If you should pass through Orange County, made famous by it’s Tragic Kingdom (Disneyland), and you’re suddenly struck by a need for culture, I can only warn of what awaits you at the Orange County Art Museum.
With all of the money stuffed in Orange County, the outside facade resembles a Russian cold war bunker. Equipped with 4 rooms, the museum is characterized by a most assorted collection composed of donations from its fabulously wealthy neighbors and conglomerates. The biggest problem here is that the lack of education in the fine arts lends itself to the steadfast belief that whatever is expensive must qualify as art.

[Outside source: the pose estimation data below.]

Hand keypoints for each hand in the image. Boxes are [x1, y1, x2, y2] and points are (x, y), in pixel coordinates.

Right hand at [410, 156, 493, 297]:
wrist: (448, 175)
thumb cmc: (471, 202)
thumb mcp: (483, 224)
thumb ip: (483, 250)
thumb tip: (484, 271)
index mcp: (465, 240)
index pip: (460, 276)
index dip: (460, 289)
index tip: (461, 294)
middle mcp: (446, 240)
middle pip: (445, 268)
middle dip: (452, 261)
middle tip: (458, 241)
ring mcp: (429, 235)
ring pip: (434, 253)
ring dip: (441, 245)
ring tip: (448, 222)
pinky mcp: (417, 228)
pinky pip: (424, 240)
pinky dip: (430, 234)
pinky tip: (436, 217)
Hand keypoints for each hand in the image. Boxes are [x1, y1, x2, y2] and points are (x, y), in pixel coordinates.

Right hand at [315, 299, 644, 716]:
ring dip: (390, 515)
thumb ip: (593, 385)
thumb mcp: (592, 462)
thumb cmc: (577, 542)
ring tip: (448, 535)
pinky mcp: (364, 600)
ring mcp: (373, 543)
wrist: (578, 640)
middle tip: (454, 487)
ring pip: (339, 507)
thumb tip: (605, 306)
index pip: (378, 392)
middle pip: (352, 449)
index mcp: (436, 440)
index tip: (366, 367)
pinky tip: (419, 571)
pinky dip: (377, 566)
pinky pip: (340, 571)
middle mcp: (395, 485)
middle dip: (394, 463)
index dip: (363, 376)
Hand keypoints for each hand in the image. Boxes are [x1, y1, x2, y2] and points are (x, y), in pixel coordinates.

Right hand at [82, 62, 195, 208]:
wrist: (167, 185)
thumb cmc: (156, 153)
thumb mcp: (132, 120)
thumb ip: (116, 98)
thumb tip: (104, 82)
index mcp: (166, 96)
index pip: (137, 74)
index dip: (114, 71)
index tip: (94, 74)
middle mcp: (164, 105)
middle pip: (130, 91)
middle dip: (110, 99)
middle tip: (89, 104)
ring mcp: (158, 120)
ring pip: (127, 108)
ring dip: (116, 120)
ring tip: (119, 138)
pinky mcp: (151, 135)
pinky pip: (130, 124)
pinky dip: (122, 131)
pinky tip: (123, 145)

So from the first room you are in a state of shock as you face "California Impressionism". To give you an idea, this "movement", which tries to pass color-by-number landscapes for Monet, possesses a palette as stylized as the paintings you find at the Place du Tertre in Montmartre. Forgettable landscapes and even more forgettable family portraits!.
The second room is reserved for Modern Art, and I swear that if you look closely you will find three or four interesting works amidst all the jumble, in particular the musical bathtub-coffin depicting war (Edward Kienholz and Nancy Reddin's End of the Bucket of Tar with Speaker Trail No. 2), as well as a few paintings. The rest is nothing but pseudo translucent plastic columns, white canvases, rubber cubique sculptures, and pop art that’s more fitting as supermarket logos than anything else. But the "artistic" highlight of the room is an immense white painting near which is found a bottle of milk, incidentally the name of the piece. There is no need to say that the price of these masterpieces is not within your reach.
The temporary exhibit housed in the third room is consecrated to photographs taken at the beach, limited to the cliches of outdated fashion (notably the Miami Vice period).
Fortunately the fourth room will restore your faith in art: a light sculpture in the darkness by James Turell known in New York and France for his Installation Art pieces. By the way, I can only advise you to wait until you are alone to visit it, so to better avoid the commentaries of other visitors knocking on the walls and complaining that they don’t see anything while your eyes will need about five minutes before adjusting to the faint luminosity.
Voila, the visit comes to a close. One last thing, avoid giving the museum your address or the day after you’ll receive a donation request form.